Mm, yeah, it’s a day of prayer, those of us who don’t worship aren’t exactly involved. And as this bigoted idiot on Facebook so astutely points out, any effort to make the day seem “interfaith” is pretty transparent. When you capitalize “God” and name-drop a couple famous American Christians in the proclamation, we all get the hint.

I couldn’t find the phrase “regardless of which God you pray to” directly attributed to Obama anywhere, but it’s not entirely clear this poster thought they were using a direct quote. At any rate, the general lip-service-to-religious-inclusivity message is one that we’ve heard from Obama before. And this sort of response is not uncommon.

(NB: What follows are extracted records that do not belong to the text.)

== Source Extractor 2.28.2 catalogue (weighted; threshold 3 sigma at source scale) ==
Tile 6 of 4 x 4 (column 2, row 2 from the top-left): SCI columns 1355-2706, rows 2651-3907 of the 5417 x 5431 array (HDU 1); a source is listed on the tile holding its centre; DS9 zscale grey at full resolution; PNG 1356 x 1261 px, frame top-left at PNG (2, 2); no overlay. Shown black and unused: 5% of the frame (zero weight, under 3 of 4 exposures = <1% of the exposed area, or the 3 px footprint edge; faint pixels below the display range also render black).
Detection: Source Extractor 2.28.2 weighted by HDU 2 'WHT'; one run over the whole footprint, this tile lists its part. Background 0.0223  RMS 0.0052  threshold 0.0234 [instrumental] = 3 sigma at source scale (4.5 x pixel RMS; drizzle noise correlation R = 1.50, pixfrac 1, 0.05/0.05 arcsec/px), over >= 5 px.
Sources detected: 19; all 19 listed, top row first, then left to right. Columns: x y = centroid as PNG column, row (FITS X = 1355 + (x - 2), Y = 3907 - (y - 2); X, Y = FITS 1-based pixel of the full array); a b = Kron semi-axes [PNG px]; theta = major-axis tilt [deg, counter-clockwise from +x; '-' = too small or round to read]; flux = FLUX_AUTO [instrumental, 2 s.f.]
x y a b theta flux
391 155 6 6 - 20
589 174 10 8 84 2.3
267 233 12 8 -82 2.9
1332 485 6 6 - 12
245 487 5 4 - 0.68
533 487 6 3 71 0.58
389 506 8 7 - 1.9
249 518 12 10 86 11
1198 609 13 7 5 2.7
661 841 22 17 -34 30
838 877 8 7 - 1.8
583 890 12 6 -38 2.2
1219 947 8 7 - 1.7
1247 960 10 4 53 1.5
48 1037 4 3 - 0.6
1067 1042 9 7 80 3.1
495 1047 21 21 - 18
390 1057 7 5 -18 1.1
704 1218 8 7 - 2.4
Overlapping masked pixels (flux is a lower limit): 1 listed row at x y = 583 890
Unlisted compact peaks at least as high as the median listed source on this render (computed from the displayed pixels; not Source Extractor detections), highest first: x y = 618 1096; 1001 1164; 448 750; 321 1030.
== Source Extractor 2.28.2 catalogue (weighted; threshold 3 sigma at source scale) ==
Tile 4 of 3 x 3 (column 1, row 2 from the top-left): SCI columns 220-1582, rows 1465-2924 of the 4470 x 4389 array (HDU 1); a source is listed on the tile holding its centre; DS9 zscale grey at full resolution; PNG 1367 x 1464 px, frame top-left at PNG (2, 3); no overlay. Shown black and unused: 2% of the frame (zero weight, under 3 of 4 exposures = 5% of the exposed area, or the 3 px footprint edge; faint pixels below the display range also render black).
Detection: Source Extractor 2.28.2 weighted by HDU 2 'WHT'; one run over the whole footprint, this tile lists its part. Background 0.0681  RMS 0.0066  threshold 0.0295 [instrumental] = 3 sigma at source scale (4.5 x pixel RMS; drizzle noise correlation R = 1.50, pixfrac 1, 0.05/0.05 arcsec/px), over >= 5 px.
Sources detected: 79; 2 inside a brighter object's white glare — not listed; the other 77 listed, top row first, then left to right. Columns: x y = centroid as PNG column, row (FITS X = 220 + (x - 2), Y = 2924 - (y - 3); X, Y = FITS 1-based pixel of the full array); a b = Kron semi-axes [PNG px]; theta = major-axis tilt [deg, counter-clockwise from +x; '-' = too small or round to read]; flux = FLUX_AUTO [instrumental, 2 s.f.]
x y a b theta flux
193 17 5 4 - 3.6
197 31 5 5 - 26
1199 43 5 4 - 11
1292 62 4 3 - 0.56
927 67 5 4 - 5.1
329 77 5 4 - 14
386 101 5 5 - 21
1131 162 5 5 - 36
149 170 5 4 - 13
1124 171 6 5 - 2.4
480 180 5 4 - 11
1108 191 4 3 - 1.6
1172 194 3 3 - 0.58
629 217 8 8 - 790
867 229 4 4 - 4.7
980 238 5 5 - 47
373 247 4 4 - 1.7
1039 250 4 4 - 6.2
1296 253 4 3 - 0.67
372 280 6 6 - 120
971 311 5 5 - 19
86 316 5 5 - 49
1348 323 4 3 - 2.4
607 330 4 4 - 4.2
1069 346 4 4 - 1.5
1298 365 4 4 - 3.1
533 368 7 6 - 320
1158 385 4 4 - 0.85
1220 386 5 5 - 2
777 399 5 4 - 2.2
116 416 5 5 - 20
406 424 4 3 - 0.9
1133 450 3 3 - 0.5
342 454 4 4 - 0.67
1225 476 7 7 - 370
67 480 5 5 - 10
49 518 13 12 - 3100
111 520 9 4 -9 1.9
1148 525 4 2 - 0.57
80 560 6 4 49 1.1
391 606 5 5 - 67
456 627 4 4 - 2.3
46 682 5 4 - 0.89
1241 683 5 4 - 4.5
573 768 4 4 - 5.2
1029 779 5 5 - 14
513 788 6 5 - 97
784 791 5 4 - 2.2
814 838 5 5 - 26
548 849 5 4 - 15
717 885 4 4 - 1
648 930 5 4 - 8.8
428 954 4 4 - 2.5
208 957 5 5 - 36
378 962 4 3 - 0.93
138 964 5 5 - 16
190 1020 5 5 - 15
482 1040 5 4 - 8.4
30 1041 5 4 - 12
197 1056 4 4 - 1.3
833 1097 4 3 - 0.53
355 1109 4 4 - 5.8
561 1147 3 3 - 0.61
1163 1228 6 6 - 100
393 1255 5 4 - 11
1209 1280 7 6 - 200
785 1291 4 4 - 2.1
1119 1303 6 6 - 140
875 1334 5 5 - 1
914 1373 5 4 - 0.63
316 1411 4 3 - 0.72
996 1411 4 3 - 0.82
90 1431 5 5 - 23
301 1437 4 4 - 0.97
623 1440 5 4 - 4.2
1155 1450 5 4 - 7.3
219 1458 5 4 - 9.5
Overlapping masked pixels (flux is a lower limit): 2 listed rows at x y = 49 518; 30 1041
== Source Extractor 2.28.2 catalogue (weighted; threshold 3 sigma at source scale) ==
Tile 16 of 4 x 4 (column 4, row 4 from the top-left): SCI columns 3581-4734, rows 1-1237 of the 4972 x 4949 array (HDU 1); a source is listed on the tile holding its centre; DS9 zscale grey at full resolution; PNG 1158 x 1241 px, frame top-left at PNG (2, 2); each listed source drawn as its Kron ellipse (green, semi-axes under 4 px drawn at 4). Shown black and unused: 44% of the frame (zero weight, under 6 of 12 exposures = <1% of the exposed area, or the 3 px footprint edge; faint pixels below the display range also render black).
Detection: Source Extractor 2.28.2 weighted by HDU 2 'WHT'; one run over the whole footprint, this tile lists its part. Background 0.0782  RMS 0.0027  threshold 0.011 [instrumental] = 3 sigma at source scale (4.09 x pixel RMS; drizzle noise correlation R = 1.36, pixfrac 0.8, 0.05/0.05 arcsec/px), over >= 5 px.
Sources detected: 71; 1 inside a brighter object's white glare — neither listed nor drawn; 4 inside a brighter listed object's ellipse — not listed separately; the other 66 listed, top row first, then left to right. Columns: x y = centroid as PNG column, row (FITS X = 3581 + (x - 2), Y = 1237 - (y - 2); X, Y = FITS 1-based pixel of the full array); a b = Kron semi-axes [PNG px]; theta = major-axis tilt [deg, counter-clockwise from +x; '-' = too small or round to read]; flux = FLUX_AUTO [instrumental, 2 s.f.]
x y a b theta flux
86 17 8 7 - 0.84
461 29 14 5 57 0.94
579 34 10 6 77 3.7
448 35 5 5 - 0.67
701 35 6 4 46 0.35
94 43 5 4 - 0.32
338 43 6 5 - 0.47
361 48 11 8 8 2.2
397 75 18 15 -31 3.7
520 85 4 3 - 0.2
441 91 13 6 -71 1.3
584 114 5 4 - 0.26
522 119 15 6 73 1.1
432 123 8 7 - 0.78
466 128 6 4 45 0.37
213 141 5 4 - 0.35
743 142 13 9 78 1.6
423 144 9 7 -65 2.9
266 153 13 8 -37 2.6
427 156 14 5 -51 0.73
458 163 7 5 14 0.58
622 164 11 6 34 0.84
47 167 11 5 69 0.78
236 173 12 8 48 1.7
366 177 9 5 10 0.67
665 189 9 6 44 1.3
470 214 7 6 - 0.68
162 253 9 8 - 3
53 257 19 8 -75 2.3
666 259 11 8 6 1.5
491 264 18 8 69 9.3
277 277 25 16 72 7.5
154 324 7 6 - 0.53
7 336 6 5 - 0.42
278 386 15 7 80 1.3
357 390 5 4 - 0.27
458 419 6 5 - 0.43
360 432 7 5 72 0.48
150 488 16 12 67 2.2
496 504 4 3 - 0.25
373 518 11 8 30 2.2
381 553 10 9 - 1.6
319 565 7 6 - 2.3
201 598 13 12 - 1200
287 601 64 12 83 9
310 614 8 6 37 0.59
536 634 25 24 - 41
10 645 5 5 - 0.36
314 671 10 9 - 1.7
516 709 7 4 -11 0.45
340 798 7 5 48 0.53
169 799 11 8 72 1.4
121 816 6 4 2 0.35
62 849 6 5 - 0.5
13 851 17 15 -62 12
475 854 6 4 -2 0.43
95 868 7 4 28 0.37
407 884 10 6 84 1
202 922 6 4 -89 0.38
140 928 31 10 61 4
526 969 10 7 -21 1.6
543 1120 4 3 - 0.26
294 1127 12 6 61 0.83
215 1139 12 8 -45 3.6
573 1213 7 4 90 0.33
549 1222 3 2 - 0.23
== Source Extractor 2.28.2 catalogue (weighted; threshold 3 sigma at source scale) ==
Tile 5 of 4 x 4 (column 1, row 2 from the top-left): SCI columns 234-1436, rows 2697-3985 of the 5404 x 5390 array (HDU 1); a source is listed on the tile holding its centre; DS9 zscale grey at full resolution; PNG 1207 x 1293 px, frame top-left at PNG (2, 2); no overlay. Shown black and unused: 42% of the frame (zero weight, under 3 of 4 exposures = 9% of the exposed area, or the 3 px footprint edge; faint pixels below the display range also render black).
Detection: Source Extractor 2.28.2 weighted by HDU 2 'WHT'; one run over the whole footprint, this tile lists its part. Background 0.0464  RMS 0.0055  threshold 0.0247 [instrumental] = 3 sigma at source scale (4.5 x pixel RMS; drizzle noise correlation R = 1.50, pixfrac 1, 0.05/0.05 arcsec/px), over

I just thought it was worth pointing out that this is the “persecution” that Christians complain about — the mere acknowledgement that other religions exist, that some people believe in a god or gods that are not exactly the same as the Christian god (which is not to say that that’s a singular and well-defined concept). That’s the point we’re at in American society; that’s how much of a default Christianity is presumed to be.